IRQs (easy to trace), exceptions.
> In the "full task isolation mode" patchset (the one from Alex), a system call
> will automatically generate a SIGKILL once a system call is performed
> (after the prctl to enable task isolated mode, but
> before the prctl to disable task isolated mode).
> This can be implemented, if desired, by SECCOMP syscall blocking
> (which already exists).
>
> For other interruptions, which happen through IPIs, one can print
> the stack trace of the program (or interrupt) that generated
> the IPI to find out the cause (which is what rt-trace-bpf.py is doing).
>
> An alternative would be to add tracepoints so that one can
> find out which function in the kernel caused the CPU and
> task to become "a target for interruptions".

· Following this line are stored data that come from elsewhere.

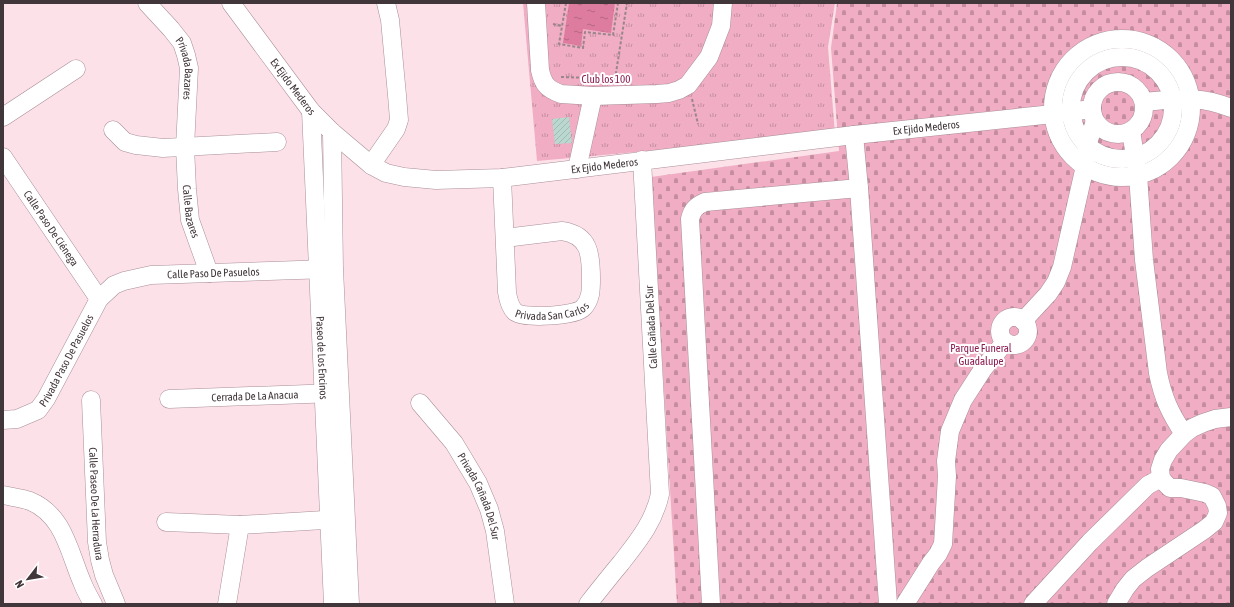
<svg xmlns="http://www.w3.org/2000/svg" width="1234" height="607" viewBox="0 0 1234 607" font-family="'Asap Condensed',sans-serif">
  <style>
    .cemetery { fill: url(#cemetery-stones) }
    .park { fill: url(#park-tufts) }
    .water { fill: url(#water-ripples) }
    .building { fill: url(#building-hatch) }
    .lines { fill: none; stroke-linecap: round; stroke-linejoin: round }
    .minor-casing { stroke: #a98f97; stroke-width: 19 }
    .path { stroke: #99868b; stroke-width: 2; stroke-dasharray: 3 2; stroke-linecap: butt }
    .minor { stroke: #fff; stroke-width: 18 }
    .labels { text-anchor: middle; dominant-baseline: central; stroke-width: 4; stroke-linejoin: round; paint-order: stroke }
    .street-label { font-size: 11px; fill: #413639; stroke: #fff }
    .park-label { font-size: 11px; fill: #8c1950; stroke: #fff }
  </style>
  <defs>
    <pattern id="cemetery-stones" width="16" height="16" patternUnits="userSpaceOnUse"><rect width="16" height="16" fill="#f0adc3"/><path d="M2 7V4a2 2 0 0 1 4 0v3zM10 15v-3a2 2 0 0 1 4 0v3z" fill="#c48e9f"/></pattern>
    <pattern id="park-tufts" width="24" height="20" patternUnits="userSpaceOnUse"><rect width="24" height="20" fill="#f0adc3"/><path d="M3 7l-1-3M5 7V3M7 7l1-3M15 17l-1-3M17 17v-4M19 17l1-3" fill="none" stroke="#c48e9f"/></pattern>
    <pattern id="water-ripples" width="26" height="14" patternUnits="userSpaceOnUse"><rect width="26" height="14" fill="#dd7c9f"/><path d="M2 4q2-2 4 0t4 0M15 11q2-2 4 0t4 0" fill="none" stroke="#b56683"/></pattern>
    <pattern id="building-hatch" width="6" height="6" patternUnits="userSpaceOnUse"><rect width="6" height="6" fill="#bad8d0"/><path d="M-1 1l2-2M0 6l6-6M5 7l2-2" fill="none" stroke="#a1bab3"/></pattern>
  </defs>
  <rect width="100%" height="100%" fill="#fde1e9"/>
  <!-- cemetery -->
  <polygon class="cemetery" points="837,3 1231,3 1231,604 677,604 651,177 839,151 831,48"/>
  <!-- park -->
  <polygon class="park" points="523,3 835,3 828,47 835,134 537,161"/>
  <!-- water -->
  <polygon class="water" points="569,3 615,3 611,33 583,29 581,46 563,43"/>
  <!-- building -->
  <polygon class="building" points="569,117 572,143 555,144 552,119"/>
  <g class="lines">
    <defs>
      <g id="minor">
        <path id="s1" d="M147 3 171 29 182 43 186 55 189 68 185 147 187 189 190 220 209 273"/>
        <path id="s2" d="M231 3 311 111 332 132 371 165 386 173 404 177 436 180 502 178 854 135 1053 114 1092 109"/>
        <path d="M536 3 540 70C543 84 547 89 561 94L593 96 657 94 669 93 679 90 688 85 709 57 721 26 723 3"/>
        <circle cx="1122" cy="108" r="69"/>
        <circle cx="1122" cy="108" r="51"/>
        <circle cx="1118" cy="108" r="26"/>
        <path d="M1144 102C1178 99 1199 95 1231 108"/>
        <path id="s3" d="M311 111 333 604"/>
        <polyline points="3,117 76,69"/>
        <polyline points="113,130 125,142 136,145 163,148 277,142"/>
        <path d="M1131 131 1138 175 1144 260 1158 373C1163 398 1170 413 1184 434"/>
        <polyline points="332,132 334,269 350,604"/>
        <polyline points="854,135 859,188 888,604"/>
        <path id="s4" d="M3 157 99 299"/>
        <polyline points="371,165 396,129 399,120 397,95 390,20 386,3"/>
        <polyline points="577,169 593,96"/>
        <path id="s5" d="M502 178 507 292C508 299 510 307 515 312 525 319 575 316 583 308 591 300 591 290 591 279 591 255 590 235 562 231L505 238"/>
        <circle cx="1014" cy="331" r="14"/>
        <polyline points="1023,321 1048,294 1056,282 1062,267 1085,166 1087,146 1095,121"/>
        <path id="s6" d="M169 399 335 393"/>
        <path id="s7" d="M91 400 97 542 100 560 104 575 116 604"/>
        <path id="s8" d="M420 403 454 443 478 483 489 509 495 531 505 604"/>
        <path id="s9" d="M3 420 17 419 38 410 46 399 99 299 114 285 124 281 151 275 329 269"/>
        <path d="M3 495C12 497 22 498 30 501 64 515 69 552 82 582 85 590 89 597 93 604"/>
        <polyline points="166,522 240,525 341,519"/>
        <polyline points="227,604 240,525"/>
        <path d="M588 604C599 590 610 576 621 563 638 541 654 522 660 494L642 160"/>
        <path d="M711 604 690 219C692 210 696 206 705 202L859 188"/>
        <polyline points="905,604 931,563 938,554 943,544 947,476 946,461 950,431 963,400 983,369 1005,342"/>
        <polyline points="1033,604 1090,542 1148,485 1161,478"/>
        <polyline points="1116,604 1125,589 1133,579 1147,568 1204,530 1214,522 1218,513 1217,506 1212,496 1205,493 1181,488 1170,488 1165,483 1161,478 1160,469 1163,460 1169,450 1184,434 1192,428 1203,423 1215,419 1231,417"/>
      </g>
    </defs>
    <!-- minor casing -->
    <use href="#minor" class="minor-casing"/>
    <!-- path -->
    <g class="path">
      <polyline points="566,3 559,44 583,48 585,32 613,35 618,3"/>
      <polyline points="553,24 562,26"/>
      <polyline points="561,77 624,79"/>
      <polyline points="615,79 627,3"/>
      <polyline points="692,99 698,124"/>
    </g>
    <!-- minor -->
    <use href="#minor" class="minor"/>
  </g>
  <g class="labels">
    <!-- street labels -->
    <g class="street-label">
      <text stroke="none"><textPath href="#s1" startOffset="79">Privada Bazares</textPath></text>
      <text stroke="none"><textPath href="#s2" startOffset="104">Ex Ejido Mederos</textPath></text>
      <text stroke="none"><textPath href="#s2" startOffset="776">Ex Ejido Mederos</textPath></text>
      <text stroke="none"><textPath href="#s2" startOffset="452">Ex Ejido Mederos</textPath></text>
      <text stroke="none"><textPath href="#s1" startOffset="223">Calle Bazares</textPath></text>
      <text stroke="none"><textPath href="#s4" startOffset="86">Calle Paso De Ciénega</textPath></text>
      <text stroke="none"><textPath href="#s9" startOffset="285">Calle Paso De Pasuelos</textPath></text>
      <text stroke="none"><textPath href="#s5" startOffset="174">Privada San Carlos</textPath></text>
      <text transform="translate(651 327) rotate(-93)">Calle Cañada Del Sur</text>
      <text stroke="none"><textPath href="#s3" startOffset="247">Paseo de Los Encinos</textPath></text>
      <text stroke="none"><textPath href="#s9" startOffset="94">Privada Paso De Pasuelos</textPath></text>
      <text stroke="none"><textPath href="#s6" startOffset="86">Cerrada De La Anacua</textPath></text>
      <text stroke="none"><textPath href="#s8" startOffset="112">Privada Cañada Del Sur</textPath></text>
      <text stroke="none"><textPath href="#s7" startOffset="104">Calle Paseo De La Herradura</textPath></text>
    </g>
    <!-- park labels -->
    <g class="park-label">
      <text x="606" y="79">Club los 100</text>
      <text x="981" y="348">Parque Funeral<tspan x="981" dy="13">Guadalupe</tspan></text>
    </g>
  </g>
  <!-- border -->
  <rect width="1234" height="607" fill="none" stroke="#413639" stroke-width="8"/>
  <!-- north arrow -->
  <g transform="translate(28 579) rotate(239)" stroke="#ffffff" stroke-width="3" paint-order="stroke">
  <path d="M0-3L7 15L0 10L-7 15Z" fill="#413639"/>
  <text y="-6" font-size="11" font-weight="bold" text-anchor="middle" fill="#413639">N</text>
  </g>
</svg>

For example, adding a tracepoint to mark_vmstat_dirty() function
(allowing to see how that function was invoked on a given CPU, and
by whom) appears to be sufficient information to debug problems.
(mark_vmstat_dirty() from
[patch v4 5/8] task isolation: sync vmstats conditional on changes)
Instead of a coredump image with a SIGKILL sent at that point.
Looking at
https://github.com/abelits/libtmc
One can see the notification via SIGUSR1 being used.

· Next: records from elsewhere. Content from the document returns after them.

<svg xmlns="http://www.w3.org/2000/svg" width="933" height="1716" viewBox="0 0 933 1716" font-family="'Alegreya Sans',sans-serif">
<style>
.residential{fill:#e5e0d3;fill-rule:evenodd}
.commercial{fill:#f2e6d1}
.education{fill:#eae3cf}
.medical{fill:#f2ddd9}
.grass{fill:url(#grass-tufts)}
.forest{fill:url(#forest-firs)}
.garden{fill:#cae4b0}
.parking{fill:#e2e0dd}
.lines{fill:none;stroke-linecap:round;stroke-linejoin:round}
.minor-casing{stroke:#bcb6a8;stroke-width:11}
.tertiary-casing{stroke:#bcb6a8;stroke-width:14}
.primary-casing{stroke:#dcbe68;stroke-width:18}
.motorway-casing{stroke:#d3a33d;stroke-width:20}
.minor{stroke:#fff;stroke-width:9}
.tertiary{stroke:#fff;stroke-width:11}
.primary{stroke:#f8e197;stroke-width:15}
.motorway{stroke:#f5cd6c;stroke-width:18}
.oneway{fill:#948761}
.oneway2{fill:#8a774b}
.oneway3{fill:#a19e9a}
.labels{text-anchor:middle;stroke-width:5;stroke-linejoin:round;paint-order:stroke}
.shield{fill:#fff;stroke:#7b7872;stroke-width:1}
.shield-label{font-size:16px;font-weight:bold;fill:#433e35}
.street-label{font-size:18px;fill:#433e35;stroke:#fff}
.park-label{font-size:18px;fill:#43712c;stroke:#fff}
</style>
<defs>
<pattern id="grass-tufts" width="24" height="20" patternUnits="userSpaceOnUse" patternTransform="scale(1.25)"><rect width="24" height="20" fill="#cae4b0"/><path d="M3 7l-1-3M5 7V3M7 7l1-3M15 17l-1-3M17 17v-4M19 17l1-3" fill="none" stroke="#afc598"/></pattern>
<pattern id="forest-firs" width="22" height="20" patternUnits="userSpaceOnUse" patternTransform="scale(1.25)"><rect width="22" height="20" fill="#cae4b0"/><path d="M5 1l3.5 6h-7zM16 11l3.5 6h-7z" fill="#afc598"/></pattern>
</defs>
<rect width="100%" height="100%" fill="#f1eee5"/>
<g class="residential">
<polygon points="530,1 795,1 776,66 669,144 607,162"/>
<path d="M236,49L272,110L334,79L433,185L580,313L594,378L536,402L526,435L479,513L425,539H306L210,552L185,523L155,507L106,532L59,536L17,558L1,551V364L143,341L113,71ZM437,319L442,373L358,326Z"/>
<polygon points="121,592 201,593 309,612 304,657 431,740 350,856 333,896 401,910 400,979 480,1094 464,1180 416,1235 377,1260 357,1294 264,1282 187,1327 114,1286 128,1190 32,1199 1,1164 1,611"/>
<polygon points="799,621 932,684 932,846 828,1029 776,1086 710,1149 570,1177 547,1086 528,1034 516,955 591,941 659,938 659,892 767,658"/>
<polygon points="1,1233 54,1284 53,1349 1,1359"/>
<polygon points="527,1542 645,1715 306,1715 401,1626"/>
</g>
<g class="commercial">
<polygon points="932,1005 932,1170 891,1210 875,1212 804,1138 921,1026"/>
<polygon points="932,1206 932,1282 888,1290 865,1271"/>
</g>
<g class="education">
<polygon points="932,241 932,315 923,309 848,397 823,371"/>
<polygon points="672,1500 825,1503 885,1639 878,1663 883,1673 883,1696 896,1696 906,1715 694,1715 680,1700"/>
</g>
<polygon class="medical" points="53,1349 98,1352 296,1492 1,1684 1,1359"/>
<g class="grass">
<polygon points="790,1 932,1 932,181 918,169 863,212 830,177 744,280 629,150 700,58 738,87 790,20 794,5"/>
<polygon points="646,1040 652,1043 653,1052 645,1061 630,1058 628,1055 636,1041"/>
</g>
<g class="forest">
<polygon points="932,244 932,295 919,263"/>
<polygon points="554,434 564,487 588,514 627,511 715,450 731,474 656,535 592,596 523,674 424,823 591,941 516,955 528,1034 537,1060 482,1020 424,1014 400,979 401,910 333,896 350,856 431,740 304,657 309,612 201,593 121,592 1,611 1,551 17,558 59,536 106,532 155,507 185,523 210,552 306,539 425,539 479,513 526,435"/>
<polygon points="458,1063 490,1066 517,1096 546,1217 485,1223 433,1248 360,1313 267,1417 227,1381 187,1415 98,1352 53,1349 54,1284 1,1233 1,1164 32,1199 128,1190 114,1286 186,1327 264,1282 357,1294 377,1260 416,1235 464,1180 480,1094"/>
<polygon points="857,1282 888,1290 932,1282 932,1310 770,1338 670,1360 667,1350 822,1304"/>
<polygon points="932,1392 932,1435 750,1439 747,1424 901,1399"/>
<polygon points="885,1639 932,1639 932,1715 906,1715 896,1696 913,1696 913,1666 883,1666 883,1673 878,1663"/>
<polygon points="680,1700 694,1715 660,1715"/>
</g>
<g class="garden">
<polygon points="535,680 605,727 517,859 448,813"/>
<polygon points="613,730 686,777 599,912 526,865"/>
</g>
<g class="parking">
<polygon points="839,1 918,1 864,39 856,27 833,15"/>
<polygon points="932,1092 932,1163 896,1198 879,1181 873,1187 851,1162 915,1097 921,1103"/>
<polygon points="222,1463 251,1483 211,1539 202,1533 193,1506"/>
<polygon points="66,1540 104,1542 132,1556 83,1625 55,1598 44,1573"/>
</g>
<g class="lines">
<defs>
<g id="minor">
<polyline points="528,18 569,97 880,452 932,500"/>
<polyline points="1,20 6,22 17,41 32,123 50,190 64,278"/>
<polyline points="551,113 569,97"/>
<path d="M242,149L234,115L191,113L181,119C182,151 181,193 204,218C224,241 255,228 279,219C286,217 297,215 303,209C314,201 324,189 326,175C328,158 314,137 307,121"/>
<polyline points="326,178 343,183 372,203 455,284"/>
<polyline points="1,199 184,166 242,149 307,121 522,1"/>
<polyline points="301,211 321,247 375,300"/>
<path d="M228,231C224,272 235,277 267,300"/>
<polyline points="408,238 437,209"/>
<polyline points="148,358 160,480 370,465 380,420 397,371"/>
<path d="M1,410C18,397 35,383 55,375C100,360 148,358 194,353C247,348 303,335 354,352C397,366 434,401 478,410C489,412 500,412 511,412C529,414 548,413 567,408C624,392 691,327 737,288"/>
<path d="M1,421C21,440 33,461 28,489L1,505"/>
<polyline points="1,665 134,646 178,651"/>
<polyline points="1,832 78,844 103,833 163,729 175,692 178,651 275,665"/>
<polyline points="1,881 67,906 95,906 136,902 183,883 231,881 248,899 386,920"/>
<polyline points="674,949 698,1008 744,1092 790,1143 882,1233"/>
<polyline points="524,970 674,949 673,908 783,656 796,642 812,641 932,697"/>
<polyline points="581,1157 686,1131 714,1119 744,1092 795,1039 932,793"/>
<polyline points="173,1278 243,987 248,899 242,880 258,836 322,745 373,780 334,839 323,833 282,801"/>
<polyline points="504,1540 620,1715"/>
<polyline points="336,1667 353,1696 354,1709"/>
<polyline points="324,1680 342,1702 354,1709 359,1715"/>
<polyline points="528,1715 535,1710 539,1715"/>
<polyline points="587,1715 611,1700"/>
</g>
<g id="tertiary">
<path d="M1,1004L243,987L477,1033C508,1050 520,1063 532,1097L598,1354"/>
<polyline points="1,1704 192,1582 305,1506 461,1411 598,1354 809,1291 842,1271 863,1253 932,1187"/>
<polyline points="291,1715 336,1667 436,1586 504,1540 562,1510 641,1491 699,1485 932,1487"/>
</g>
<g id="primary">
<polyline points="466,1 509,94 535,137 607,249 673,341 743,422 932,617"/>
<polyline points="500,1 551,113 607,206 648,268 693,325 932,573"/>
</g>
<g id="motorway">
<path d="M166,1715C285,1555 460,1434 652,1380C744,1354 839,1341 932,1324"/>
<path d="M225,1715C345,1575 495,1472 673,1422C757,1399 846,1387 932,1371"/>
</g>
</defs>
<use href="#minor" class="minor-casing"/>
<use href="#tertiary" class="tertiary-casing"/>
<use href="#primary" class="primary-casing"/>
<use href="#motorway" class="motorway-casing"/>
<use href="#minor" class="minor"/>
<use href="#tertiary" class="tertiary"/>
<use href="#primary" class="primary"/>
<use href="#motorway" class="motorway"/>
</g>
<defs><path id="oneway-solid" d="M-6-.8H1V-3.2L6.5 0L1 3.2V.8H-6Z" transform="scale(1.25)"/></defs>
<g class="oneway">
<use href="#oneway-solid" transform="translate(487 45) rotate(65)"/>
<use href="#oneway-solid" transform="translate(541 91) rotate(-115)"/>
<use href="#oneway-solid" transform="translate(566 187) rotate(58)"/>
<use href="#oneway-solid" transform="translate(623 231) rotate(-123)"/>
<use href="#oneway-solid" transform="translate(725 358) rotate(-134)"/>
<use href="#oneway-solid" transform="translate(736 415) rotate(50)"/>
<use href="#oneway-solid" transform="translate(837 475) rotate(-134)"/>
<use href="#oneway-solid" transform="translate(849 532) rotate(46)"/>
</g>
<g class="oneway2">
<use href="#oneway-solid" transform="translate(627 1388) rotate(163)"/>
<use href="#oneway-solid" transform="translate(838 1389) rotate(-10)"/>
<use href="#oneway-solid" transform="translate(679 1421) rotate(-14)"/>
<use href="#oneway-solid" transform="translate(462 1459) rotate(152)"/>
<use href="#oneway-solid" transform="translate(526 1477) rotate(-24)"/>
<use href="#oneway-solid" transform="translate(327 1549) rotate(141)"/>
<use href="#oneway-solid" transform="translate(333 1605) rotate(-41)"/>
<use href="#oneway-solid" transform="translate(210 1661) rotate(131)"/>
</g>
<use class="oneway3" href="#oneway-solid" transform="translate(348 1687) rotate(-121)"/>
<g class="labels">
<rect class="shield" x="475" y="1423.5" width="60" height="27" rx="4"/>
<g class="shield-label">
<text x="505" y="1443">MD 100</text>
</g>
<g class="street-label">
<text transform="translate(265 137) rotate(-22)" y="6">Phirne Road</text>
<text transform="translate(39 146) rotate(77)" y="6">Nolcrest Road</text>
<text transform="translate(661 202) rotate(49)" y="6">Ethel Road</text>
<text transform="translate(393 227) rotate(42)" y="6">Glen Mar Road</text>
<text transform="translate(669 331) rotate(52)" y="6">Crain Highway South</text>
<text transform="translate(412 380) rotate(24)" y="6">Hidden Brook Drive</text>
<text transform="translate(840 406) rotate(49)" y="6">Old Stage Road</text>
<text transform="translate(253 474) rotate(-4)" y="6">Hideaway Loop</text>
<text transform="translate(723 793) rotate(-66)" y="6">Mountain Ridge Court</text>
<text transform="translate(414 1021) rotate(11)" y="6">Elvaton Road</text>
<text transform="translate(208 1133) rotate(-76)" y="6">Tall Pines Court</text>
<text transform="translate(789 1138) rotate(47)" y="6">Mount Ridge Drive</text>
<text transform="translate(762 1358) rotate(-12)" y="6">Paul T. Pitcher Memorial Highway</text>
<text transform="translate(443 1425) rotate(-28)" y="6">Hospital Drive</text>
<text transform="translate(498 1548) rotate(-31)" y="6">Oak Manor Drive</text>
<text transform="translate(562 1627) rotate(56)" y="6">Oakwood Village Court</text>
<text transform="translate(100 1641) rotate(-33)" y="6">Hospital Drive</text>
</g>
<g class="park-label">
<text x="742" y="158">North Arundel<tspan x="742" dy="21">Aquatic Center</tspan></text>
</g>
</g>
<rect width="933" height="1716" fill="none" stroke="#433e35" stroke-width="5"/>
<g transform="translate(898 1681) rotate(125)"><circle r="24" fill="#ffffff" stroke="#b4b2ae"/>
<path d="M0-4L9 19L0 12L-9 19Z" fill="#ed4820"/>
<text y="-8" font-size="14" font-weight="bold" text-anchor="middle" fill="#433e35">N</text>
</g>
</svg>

To support something similar to it, one would add a new bit to
flags field of:
+struct task_isol_activate_control {
+ __u64 flags;
+ __u64 quiesce_oneshot_mask;
+ __u64 pad[6];
+};
Remove
+ ret = -EINVAL;
+ if (act_ctrl.flags)
+ goto out;
>From the handler, shrink the padded space and use it.
>
> > > > Also, see:
> > > >
> > > > https://lkml.kernel.org/r/20210929152429.186930629@xxxxxxxxxxxxx
> > >
> > > As you can see from the below pseudocode, we were thinking of queueing
> > > the (invalidate icache or TLB flush) in case app is in userspace,
> > > to perform on return to kernel space, but the approach in your patch might be
> > > superior (will take sometime to parse that thread...).
> >
> > Let me assume you're talking about kernel TLB invalidates, otherwise it
> > would be terribly broken.
> >
> > > > Suppose:
> > > >
> > > > CPU0 CPU1
> > > >
> > > > sys_prctl()
> > > > <kernel entry>
> > > > // marks task 'important'
> > > > text_poke_sync()
> > > > // checks CPU0, not userspace, queues IPI
> > > > <kernel exit>
> > > >
> > > > $important userspace arch_send_call_function_ipi_mask()
> > > > <IPI>
> > > > // finds task is 'important' and
> > > > // can't take interrupts
> > > > sigkill()
> > > >
> > > > *Whoopsie*
> > > >
> > > >
> > > > Fundamentally CPU1 can't elide the IPI until CPU0 is in userspace,
> > > > therefore CPU0 can't wait for quescence in kernelspace, but if it goes
> > > > to userspace, it'll get killed on interruption. Catch-22.
To reiterate on this point:
> > > > CPU0 CPU1
> > > >
> > > > sys_prctl()
> > > > <kernel entry>
> > > > // marks task 'important'
> > > > text_poke_sync()
> > > > // checks CPU0, not userspace, queues IPI
> > > > <kernel exit>
1) Such races can be fixed by proper uses of atomic variables.
2) If a signal to an application is desired, fail to see why this
interface (ignoring bugs related to the particular mechanism) does not
allow it.
So hopefully this addresses your comments.